WHAT IS BEING ASKED: Pull out every line in the records that contains the string "Istanbul". Only matches with the same capitalization count.

[[ EXCERPTED DATA open ]]

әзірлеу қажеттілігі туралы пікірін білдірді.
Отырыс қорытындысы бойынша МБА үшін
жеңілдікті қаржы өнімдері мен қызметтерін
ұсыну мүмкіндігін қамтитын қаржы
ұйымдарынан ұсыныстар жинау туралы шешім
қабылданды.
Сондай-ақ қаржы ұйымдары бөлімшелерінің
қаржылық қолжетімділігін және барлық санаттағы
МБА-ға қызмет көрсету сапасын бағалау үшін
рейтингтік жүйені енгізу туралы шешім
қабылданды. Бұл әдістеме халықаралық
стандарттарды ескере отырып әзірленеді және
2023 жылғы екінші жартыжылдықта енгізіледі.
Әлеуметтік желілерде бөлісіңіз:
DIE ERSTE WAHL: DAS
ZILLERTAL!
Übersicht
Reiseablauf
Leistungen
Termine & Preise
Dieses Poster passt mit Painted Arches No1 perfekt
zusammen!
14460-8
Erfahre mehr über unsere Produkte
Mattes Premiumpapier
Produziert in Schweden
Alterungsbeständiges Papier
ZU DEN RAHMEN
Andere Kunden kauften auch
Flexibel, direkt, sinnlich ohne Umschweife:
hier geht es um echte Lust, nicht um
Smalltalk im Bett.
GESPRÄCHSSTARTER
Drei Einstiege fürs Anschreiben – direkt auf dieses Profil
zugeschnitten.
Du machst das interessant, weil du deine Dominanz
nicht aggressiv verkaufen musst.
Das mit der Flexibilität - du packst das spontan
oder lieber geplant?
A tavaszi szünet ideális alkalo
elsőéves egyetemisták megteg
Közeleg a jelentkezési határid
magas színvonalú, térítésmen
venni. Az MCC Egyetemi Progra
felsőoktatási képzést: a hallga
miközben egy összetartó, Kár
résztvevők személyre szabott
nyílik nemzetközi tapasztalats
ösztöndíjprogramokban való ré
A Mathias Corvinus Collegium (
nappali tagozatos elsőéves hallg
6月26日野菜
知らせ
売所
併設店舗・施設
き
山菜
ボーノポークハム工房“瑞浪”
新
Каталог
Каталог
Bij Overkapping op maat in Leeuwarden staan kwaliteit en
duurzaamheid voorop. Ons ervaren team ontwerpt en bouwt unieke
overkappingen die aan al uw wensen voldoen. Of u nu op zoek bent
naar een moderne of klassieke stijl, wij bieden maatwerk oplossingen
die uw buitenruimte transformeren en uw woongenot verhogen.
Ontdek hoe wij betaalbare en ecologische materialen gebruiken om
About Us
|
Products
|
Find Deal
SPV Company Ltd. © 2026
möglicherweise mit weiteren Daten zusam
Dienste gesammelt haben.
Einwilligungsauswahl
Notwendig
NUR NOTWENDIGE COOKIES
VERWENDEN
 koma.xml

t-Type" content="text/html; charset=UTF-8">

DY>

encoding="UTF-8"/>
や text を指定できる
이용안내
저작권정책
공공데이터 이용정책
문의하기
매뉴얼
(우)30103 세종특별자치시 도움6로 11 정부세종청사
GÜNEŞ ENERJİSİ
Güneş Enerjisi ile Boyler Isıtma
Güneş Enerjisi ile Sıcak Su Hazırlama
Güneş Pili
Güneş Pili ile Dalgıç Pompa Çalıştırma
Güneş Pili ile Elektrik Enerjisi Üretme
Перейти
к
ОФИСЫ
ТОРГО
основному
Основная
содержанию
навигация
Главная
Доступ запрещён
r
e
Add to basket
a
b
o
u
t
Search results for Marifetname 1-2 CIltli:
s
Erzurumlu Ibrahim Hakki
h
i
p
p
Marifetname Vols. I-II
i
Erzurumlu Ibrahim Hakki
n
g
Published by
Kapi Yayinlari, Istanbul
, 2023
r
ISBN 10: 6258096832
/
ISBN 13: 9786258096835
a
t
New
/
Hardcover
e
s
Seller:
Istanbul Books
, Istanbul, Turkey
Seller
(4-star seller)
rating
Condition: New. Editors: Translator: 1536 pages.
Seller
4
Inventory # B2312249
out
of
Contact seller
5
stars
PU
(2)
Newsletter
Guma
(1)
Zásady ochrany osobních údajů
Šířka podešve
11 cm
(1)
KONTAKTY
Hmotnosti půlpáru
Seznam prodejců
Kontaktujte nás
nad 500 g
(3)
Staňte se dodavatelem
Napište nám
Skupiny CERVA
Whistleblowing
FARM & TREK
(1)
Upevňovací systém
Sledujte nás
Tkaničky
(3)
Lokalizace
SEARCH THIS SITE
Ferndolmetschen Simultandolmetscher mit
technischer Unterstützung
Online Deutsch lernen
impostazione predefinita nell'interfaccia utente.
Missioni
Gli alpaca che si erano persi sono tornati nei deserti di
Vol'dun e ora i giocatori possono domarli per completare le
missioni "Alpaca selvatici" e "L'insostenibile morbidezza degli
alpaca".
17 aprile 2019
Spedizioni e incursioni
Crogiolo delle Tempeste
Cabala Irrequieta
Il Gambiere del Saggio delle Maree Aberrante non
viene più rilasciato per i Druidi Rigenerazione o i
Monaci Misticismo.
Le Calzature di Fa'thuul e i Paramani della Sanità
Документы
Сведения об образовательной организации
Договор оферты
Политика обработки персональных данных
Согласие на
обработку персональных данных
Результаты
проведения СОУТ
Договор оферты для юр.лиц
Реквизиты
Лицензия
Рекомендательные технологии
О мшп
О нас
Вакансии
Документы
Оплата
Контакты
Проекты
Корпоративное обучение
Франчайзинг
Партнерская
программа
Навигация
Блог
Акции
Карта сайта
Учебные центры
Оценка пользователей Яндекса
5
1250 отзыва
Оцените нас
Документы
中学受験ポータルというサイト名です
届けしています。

[[ EXCERPTED DATA closed ]]

EXERCISE OUTPUT:
Kapi Yayinlari, Istanbul
Istanbul Books
, Istanbul, Turkey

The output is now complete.